Voilà un album qui ne va pas laisser indifférent. Il faut dire que sa créatrice, Zorgh, bassiste et multi-instrumentiste chez Darkspace, a mis les petits plats dans les grands pour concocter un projet ambitieux. Subterra est donc un album de black metal atmosphérique qui distille une ambiance ésotérique dans un paysage musical déjà bien préoccupé par la thématique. Que vaut donc ce nouveau projet signé chez Avantgarde Music ?

Dès le début, on écartera toute comparaison hâtive avec Darkspace, les deux groupes évoluant aux antipodes l’un de l’autre. Ces deux projets ont quand même en commun une envie de faire vivre un univers singulier, de sortir des préoccupations trop prosaïques de l’existence humaine. On ne retrouve aucun élément de la puissance extraterrestre de Darkspace, c’est plutôt le mysticisme des temps anciens qui caractérise Subterra, avec un goût prononcé pour les textes enfouis, les premières religions pré-islamiques. Des mélodies orientalistes et des compositions progressives sont présentes dès “Evangelion of the Serpent”, elles se mêlent habilement avec un riffing typé black metal qui nous plonge dans une ambiance très dépaysante.

Malheureusement, le charme n’opère pas, malgré les écoutes, l’ensemble de Subterra paraît bien trop ennuyeux. On pourra reprocher à cet album une grandiloquence bien inutile, un côté bande originale de film assez déconcertant et difficile à expliquer. Certains morceaux ne sont pas dénués d’intérêt, comme “Evangelion of the Serpent”, qui débute comme un morceau de ritual ambient pour finir sur un black metal plus symphonique, mais l’ensemble sonne trop artificiel et pompeux. On notera tout de même de bonnes idées sur “The Naasene Psalm”, morceau très progressif avec un chant bien placé et des riffs convaincants, ou encore la piste instrumentale “The Great Ignorance”, qui prolonge cette ambiance ésotérique, mais cela est bien trop juste pour dire que cet album est une franche réussite.
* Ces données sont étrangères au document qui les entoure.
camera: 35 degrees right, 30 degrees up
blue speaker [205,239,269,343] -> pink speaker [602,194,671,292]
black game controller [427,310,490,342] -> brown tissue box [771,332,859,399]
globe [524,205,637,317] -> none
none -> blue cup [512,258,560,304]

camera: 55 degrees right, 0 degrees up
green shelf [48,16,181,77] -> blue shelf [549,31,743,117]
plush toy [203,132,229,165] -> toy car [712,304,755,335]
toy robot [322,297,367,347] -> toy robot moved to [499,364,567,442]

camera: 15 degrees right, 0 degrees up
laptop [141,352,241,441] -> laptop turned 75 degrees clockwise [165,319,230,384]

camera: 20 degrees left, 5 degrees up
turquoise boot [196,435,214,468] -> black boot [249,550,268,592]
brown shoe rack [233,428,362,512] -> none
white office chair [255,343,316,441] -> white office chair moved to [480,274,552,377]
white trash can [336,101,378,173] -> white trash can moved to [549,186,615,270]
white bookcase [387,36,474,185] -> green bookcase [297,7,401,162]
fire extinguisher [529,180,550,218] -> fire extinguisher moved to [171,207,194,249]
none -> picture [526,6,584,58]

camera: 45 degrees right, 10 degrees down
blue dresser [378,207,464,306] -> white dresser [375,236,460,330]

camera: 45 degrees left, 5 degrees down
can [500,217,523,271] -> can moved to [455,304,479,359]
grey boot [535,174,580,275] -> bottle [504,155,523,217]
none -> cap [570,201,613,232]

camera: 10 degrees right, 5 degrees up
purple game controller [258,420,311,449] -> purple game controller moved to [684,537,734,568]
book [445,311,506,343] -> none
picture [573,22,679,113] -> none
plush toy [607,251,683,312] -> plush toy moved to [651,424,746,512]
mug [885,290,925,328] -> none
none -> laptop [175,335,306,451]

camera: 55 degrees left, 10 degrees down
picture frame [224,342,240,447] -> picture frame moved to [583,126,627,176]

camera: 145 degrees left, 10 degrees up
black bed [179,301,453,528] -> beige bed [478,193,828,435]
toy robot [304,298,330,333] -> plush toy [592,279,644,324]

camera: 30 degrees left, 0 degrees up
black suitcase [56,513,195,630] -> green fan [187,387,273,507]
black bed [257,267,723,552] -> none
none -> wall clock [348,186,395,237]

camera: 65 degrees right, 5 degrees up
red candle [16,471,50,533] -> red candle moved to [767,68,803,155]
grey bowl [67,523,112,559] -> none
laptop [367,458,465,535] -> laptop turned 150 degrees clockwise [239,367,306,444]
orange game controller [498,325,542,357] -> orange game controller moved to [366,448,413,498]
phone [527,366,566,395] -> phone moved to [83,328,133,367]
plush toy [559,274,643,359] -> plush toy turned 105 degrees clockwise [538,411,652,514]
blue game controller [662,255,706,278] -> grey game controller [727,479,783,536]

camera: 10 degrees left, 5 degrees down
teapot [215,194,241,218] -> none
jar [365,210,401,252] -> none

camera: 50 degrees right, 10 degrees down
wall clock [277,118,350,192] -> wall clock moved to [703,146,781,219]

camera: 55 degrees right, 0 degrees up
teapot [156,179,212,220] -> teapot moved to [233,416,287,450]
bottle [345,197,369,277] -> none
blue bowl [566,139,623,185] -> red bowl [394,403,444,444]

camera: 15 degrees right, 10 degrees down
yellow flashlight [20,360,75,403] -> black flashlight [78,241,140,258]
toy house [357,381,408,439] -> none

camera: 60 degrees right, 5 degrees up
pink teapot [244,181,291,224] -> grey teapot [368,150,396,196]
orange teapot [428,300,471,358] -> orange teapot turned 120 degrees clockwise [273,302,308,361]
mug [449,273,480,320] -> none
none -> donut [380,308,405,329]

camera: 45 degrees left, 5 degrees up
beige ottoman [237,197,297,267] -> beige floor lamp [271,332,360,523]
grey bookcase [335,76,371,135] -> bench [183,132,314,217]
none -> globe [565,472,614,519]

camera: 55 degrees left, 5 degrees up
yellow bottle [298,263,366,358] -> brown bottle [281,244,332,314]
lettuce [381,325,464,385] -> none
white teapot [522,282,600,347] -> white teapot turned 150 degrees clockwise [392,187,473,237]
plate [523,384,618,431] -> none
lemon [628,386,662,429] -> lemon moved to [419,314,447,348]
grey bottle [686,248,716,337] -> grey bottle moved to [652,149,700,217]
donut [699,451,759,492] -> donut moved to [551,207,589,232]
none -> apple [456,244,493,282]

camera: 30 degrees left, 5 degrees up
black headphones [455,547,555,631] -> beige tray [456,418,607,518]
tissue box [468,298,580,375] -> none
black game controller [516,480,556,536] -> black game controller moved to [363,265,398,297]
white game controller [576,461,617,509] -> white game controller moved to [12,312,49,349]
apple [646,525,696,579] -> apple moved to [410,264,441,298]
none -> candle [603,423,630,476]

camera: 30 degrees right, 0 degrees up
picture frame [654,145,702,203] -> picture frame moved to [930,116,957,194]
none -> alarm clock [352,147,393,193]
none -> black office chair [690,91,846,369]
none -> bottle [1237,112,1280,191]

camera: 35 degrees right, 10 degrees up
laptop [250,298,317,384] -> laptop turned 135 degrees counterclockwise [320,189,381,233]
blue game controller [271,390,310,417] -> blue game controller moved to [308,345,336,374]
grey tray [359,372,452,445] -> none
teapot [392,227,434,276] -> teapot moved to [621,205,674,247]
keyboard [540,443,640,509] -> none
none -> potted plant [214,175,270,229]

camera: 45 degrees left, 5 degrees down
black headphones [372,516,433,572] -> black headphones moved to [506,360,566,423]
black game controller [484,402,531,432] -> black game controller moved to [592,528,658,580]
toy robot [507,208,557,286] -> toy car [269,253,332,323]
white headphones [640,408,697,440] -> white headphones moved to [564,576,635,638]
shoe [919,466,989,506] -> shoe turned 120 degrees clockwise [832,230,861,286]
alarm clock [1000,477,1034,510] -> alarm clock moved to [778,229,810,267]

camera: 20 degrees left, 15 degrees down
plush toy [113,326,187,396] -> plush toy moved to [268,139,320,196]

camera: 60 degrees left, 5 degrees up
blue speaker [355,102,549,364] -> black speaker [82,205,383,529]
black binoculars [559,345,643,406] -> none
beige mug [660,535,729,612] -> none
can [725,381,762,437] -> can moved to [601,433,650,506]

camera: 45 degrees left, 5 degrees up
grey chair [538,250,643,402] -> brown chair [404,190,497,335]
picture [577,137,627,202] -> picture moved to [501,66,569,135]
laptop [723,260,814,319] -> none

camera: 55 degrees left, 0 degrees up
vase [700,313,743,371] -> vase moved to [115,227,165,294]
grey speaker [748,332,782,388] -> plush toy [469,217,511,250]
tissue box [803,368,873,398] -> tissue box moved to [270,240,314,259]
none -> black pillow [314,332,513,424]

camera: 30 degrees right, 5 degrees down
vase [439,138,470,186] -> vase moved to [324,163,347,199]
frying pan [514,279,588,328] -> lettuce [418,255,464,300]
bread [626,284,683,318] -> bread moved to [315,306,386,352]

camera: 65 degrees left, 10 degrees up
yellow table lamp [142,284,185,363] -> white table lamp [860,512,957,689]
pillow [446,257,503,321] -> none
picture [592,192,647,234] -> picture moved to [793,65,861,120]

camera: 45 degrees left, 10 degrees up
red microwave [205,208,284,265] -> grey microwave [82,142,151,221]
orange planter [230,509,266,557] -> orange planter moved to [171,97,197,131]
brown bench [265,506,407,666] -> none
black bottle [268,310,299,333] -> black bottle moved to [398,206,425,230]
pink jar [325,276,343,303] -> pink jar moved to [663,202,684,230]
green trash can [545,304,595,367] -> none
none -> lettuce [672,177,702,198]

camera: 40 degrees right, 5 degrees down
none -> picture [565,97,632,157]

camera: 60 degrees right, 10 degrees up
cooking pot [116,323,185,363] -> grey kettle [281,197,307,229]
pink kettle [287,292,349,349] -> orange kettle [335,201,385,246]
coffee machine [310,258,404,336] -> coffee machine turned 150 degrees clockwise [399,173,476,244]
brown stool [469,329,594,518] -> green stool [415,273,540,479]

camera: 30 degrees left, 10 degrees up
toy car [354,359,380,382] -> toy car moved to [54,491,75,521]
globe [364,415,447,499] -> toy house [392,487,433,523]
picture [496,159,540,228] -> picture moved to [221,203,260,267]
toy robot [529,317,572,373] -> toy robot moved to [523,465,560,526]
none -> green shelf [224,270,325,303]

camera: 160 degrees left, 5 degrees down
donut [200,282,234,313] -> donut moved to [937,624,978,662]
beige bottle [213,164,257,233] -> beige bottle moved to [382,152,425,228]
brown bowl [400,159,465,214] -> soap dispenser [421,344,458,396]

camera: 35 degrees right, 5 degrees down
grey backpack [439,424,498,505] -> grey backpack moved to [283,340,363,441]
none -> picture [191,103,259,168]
Alors oui, il y a tout de même du positif dans Subterra, tel qu’un chant réussi qui révèle sa pleine puissance sur “Sand Ghosts”, mais cela ne crée pas l’adhésion chez l’auditeur pour autant, aucun morceau ne tire véritablement son épingle du jeu au point d’en être si indispensable et si original que cela. Cette singularité tant voulue à la base dessert complètement Subterra, l’ensemble sonne très confus, sans lien logique, avec des moments d’ennui profond. Sur le papier, Apokryphon paraissait ambitieux, alors qu’en réalité la déception est grande. Subterra laisse également un goût d’inachevé, avec l’impression qu’il manque cruellement de morceaux forts pour marquer les esprits et aboutir à un album véritablement convaincant.

Bien sûr, le concept de l’album est intéressant car poussé au détail et inspire le respect, mais évidemment cela ne suffit pas à faire de Subterra un album à la hauteur de ses ambitions. Sans forcément crier à la supercherie, on se laisse bien évidemment prendre au jeu d’un name dropping de départ alléchant. Au final, Apokryphon est malheureusement dépassé par d’autres concepts, d’autres albums bien plus notables dans le même registre.